In the short run, the labor contraction is likely a net negative. Driver scarcity raises costs and introduces operational bottlenecks. Compliance burdens increase administrative overhead. Market volatility, as seen in the February 12, 2026, stock sell-off, reflects uncertainty. In the medium to long term, however, outcomes depend on strategic adaptation. If the industry accelerates AI integration—leverages route optimization, predictive analytics, and digital dispatch—it could mitigate empty miles and partially counterbalance the increase in labor costs. If industry-wide capacity tightens, firms with strong brand equity and coordinated networks may possess greater pricing power and adapt by utilizing driverless options for long-interstate moves.
Moreover, reduced driver supply could deter marginal entrants, stabilizing competitive dynamics. For incumbents able to navigate regulatory compliance and technology adoption simultaneously, the dual shock may still be net positive.
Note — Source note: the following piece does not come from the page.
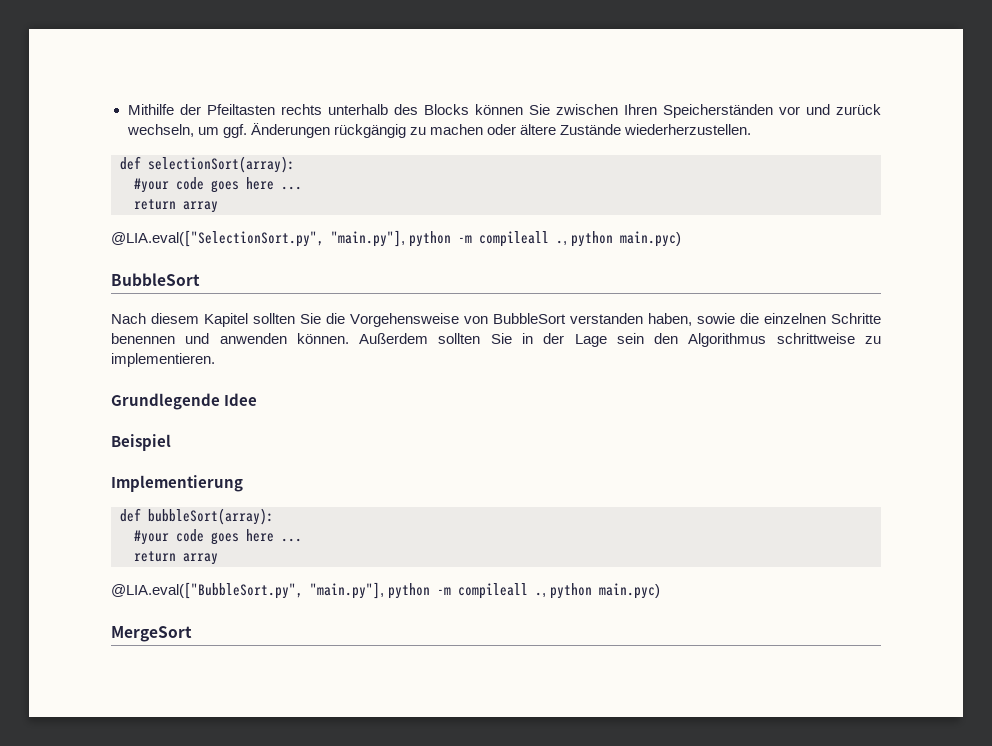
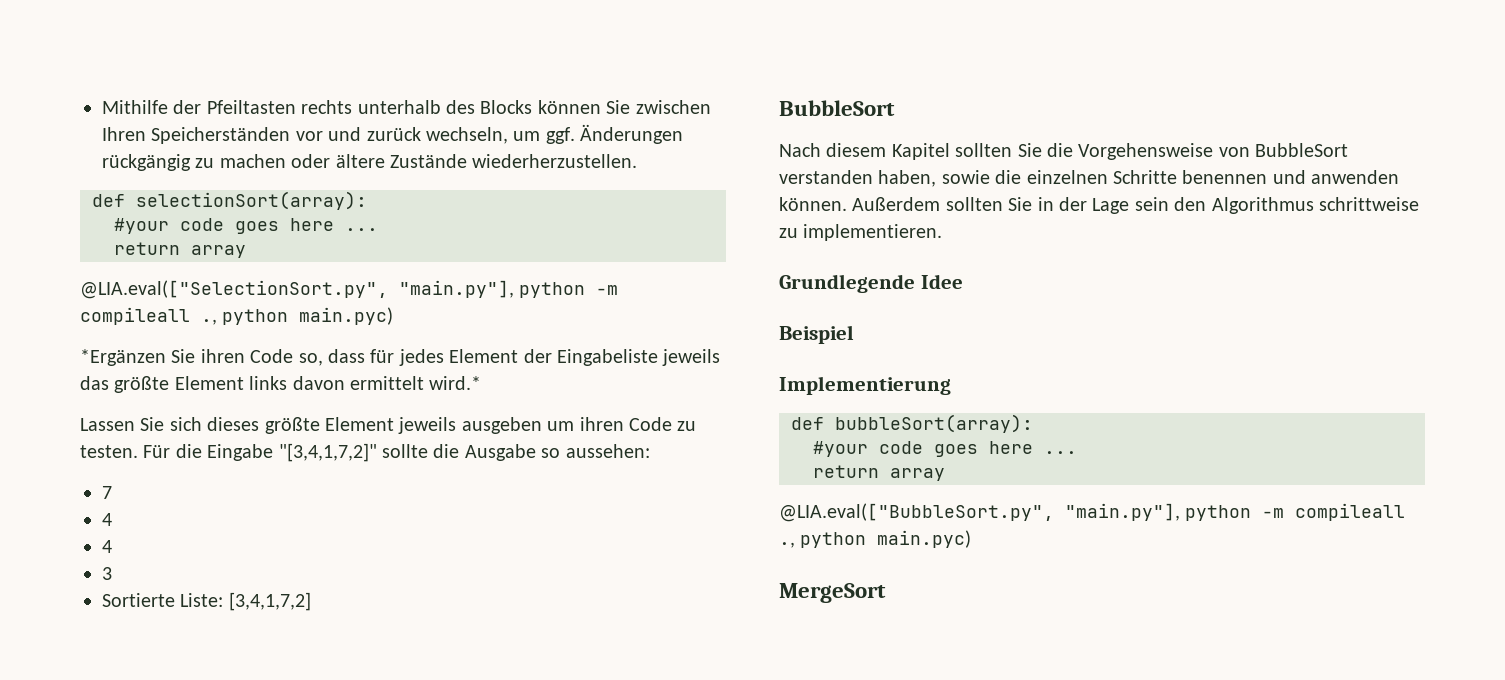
(682, 239) none -> [80,349,721,366] [80,376,482,393] [80,417,697,434] [80,443,650,462] [102,486,112,499] [102,513,112,526] [102,540,112,553] [102,567,112,580] [102,592,311,611] // *Ergänzen Sie ihren Code so, dass für jedes Element der Eingabeliste jeweils das größte Element links davon ermittelt wird.* // Lassen Sie sich dieses größte Element jeweils ausgeben um ihren Code zu testen. Für die Eingabe "[3,4,1,7,2]" sollte die Ausgabe so aussehen: // 7 // 4 // 4 // 3 // Sortierte Liste: [3,4,1,7,2]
Summary and Concluding Thoughts
The February 2026 developments reveal a structural tension within the trucking industry. On one axis lies technological efficiency—AI promising exponential gains in asset utilization. On the other hand, lies regulatory tightening—restricting labor access in pursuit of safety and standardization. If AI productivity gains outpace labor losses, it will be a net positive for the industry. However, if regulatory contraction dominates, freight inflation could emerge, with ripple effects across consumer goods and housing mobility.
For policymakers, the challenge is balancing safety with economic throughput. For the industry, the imperative is execution: compliance rigor, workforce planning, and technological integration. The trucking sector has long been cyclical, but 2026 marks something more structural. Artificial intelligence is redefining operational baselines, while federal regulation is redefining labor eligibility. Whether this convergence ultimately strengthens or weakens the industry will depend less on headline announcements and more on how effectively firms convert disruption into optimal adaptation.
While AI may make trucks smarter, it will also require deft corporate strategies to navigate these technological advancements and regulatory challenges. For incumbents able to successfully navigate regulatory compliance and technology adoption simultaneously, the dual shock may yield a net positive outcome.